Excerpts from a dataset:
_ _ _ _
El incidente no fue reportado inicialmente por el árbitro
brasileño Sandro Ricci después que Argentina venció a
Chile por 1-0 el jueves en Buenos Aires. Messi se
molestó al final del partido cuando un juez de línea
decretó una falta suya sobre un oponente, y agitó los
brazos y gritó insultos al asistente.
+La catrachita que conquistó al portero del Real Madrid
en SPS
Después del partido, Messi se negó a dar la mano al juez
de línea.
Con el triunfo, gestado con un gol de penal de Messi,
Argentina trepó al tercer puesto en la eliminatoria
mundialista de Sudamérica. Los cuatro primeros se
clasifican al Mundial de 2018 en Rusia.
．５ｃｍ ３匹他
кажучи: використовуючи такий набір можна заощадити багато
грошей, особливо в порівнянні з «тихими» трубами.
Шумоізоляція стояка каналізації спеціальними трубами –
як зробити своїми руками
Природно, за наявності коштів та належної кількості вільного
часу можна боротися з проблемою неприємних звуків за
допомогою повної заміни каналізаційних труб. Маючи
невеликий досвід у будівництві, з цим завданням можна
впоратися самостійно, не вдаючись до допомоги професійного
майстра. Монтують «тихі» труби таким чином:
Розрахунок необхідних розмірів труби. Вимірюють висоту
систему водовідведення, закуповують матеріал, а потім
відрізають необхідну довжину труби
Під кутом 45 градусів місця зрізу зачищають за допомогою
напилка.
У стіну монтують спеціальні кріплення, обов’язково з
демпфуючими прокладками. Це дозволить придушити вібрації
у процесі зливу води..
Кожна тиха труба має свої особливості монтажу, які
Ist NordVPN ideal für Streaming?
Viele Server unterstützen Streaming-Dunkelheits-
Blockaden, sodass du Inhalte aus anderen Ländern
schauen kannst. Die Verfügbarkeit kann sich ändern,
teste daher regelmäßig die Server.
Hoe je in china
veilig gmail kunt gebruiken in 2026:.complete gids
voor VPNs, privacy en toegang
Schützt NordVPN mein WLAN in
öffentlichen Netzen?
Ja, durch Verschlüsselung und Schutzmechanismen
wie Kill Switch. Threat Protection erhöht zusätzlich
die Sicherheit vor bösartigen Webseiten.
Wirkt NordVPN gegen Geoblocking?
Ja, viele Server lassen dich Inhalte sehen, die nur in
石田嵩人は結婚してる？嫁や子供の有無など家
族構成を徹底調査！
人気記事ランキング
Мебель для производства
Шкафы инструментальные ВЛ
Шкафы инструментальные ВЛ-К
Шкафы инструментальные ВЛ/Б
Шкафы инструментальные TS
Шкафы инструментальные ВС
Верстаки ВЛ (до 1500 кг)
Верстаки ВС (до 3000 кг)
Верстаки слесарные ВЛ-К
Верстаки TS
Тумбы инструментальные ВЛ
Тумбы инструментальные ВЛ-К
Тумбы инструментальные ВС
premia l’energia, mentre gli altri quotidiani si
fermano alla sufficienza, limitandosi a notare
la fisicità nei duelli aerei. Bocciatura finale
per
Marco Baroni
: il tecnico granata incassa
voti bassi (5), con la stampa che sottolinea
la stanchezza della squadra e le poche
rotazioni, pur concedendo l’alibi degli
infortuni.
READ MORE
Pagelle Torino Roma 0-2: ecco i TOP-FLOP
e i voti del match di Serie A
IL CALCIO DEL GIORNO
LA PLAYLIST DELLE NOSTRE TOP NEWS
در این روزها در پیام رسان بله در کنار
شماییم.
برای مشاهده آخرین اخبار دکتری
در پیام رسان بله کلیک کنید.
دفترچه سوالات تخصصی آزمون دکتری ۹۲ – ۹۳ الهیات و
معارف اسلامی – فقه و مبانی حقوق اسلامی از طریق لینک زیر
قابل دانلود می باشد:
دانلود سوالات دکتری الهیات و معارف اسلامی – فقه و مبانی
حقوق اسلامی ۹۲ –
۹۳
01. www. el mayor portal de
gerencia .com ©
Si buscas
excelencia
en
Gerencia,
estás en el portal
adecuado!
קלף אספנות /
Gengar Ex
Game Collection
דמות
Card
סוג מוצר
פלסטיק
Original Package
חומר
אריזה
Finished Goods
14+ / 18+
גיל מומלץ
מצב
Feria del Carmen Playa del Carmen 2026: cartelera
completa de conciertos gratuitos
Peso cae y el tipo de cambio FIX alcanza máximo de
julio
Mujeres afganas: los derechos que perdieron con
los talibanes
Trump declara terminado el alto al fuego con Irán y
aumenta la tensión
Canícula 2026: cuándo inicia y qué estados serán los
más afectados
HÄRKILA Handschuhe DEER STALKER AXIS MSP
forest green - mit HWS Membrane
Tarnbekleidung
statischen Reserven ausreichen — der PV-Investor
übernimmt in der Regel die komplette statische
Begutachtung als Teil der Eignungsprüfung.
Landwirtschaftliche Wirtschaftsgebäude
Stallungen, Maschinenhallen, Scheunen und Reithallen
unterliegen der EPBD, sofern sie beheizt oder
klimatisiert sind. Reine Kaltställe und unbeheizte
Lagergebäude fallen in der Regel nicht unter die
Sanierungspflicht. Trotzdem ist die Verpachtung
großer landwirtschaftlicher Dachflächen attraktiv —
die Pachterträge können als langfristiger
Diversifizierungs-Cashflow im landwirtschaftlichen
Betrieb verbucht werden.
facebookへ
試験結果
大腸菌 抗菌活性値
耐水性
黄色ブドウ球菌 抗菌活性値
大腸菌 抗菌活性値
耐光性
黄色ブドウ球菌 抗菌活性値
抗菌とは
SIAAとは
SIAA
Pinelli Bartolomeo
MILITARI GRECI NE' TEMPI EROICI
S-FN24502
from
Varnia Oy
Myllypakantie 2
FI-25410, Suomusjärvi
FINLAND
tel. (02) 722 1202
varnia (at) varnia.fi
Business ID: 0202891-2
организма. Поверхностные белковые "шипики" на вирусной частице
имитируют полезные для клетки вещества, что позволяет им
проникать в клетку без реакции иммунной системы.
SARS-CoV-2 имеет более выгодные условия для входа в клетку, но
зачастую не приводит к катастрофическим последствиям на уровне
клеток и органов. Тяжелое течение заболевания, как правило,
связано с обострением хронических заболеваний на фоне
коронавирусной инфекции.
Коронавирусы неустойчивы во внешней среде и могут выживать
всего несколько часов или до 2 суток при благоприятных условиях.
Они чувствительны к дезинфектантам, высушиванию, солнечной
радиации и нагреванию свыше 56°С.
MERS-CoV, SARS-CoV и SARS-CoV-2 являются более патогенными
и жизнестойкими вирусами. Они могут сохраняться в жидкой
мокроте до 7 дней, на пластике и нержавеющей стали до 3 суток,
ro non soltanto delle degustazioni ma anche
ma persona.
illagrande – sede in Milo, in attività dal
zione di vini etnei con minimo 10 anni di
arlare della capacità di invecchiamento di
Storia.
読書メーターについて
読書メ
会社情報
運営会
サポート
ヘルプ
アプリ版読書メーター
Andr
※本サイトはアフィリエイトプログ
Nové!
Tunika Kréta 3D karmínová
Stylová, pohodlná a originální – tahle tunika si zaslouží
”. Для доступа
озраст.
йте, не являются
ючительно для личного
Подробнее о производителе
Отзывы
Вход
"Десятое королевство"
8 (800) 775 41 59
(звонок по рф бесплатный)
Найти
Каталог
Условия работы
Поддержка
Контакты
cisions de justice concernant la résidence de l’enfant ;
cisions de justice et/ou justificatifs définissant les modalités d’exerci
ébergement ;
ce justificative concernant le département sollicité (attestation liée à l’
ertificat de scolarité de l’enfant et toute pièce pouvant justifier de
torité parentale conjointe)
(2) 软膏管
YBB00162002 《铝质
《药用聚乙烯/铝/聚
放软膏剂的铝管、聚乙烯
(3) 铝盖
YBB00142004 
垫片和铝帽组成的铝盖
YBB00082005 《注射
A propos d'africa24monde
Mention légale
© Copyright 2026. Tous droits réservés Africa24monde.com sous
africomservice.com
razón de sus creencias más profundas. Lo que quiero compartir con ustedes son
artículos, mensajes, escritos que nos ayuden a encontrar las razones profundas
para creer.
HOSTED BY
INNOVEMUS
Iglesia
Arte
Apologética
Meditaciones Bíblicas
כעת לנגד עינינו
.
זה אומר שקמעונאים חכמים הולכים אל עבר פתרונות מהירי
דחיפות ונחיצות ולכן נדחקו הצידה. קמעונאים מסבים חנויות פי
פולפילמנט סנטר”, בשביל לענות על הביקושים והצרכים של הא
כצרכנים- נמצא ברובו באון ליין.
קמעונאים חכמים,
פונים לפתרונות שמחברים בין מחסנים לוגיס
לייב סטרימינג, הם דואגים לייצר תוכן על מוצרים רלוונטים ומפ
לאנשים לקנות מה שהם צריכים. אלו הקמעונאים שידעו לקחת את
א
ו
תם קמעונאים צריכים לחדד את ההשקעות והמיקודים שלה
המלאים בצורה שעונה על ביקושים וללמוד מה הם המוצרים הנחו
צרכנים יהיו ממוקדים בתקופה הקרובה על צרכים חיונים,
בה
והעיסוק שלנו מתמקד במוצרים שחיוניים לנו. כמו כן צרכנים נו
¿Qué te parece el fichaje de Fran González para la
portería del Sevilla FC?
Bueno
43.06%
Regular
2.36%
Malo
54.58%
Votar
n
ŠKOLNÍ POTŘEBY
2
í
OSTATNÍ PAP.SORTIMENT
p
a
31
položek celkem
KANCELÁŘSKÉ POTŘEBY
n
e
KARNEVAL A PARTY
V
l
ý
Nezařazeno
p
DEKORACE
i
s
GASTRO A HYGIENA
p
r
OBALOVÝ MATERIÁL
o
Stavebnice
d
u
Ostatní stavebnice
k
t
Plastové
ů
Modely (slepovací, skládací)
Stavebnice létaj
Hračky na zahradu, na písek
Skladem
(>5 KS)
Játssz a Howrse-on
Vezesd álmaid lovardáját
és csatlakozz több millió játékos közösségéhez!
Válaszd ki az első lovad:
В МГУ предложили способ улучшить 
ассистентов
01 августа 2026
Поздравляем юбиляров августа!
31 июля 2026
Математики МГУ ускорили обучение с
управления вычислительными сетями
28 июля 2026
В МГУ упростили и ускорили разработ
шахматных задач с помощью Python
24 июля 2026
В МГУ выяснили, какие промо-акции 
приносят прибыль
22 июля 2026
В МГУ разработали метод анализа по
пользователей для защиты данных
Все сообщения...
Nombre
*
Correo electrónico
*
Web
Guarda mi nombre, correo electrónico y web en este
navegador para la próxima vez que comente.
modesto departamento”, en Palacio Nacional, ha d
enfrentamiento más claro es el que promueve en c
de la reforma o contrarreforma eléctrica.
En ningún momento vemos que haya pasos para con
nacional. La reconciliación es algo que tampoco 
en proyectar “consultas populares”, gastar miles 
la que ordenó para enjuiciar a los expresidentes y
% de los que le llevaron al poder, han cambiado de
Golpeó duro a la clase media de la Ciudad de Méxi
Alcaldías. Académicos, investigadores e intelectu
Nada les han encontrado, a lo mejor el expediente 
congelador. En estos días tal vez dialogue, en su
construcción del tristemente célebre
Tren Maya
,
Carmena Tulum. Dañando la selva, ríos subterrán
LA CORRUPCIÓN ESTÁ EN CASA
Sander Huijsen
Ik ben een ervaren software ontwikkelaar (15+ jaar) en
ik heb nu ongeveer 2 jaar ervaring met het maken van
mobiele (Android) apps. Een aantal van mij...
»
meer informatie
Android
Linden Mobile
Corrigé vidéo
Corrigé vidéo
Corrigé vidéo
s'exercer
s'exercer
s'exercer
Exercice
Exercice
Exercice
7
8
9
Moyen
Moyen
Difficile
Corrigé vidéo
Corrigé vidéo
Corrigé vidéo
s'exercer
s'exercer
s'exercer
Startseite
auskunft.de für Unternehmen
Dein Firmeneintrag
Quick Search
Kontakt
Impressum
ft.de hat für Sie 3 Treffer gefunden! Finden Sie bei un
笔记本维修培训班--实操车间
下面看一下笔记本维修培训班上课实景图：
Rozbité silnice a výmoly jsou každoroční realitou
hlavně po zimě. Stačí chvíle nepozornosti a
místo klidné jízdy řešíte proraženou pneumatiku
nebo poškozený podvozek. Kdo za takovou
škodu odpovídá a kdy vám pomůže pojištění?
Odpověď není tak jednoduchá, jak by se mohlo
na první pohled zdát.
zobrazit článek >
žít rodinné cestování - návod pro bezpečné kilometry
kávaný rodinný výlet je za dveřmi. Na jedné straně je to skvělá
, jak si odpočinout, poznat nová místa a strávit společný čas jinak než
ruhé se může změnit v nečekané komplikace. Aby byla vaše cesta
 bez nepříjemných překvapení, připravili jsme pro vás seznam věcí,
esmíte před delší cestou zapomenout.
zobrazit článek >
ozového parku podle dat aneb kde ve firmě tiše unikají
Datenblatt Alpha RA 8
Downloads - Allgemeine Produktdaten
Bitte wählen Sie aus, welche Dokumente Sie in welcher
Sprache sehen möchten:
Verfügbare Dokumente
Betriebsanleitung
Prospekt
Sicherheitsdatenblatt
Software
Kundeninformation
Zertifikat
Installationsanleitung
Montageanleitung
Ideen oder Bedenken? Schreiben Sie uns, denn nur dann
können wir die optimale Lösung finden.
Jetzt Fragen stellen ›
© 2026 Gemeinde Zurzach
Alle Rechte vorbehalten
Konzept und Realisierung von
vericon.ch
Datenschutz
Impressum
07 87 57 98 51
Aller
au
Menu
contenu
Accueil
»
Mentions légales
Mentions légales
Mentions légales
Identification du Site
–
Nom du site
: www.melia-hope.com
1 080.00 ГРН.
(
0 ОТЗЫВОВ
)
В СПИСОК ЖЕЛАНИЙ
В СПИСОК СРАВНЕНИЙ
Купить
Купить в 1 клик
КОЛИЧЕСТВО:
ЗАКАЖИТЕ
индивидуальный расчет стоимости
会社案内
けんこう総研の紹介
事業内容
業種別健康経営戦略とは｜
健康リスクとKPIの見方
_ _ _ _
Copy the part of the excerpts from a dataset that opens with the first line and closes with the line containing "грошей, особливо в", including both of those lines.

El incidente no fue reportado inicialmente por el árbitro
brasileño Sandro Ricci después que Argentina venció a
Chile por 1-0 el jueves en Buenos Aires. Messi se
molestó al final del partido cuando un juez de línea
decretó una falta suya sobre un oponente, y agitó los
brazos y gritó insultos al asistente.
+La catrachita que conquistó al portero del Real Madrid
en SPS
Después del partido, Messi se negó a dar la mano al juez
de línea.
Con el triunfo, gestado con un gol de penal de Messi,
Argentina trepó al tercer puesto en la eliminatoria
mundialista de Sudamérica. Los cuatro primeros se
clasifican al Mundial de 2018 en Rusia.
．５ｃｍ ３匹他
кажучи: використовуючи такий набір можна заощадити багато
грошей, особливо в порівнянні з «тихими» трубами.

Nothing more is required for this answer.